Birth order does not influence IQ but social rank in the family does.

Birth order is not associated with intelligence in between-family data once the number of siblings is statistically controlled. The analyses support the admixture hypothesis, which avers that the apparent birth-order effect on intelligence is an artifact of family size, and cast doubt on the confluence and resource dilution models, both of which claim that birth order has a causal influence on children's cognitive development. The analyses suggest that birth order has no genuine causal effect on general intelligence. [1]

It appears that although low-IQ parents have been making large families, large families do not make low-IQ children in modern U.S. society. The apparent relation between birth order and intelligence has been a methodological illusion. [2]

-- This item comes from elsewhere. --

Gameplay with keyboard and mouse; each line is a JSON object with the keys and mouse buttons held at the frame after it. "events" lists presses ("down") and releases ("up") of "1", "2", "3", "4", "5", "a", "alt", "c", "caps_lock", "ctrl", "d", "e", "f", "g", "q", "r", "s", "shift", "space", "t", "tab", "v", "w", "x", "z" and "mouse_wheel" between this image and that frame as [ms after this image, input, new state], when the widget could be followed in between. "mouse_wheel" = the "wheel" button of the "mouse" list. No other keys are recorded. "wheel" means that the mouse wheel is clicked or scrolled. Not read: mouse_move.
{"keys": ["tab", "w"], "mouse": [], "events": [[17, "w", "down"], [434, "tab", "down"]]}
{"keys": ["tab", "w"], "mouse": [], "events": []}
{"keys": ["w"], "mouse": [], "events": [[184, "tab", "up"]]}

One family of hypotheses suggests that the relation between birth order and intelligence is due to more-favorable family interaction and stimulation of low-birth-order children, whereas others claim that the effect is caused by prenatal gestational factors. We show that intelligence quotient (IQ) score levels among nearly 250,000 military conscripts were dependent on social rank in the family and not on birth order as such, providing support for a family interaction explanation. [3]


References:

  1. Kanazawa S. Intelligence, birth order, and family size. Pers Soc Psychol Bull 2012 Sep;38(9):1157-64. doi: 10.1177/0146167212445911. PubMed PMID: 22581677.
  2. Rodgers JL, Cleveland HH, van den Oord E, Rowe DC. Resolving the debate over birth order, family size, and intelligence. Am Psychol 2000 Jun;55(6):599-612. PubMed PMID: 10892201.
  3. Kristensen P, Bjerkedal T. Explaining the relation between birth order and intelligence. Science 2007 Jun;316(5832):1717. doi: 10.1126/science.1141493. PubMed PMID: 17588924.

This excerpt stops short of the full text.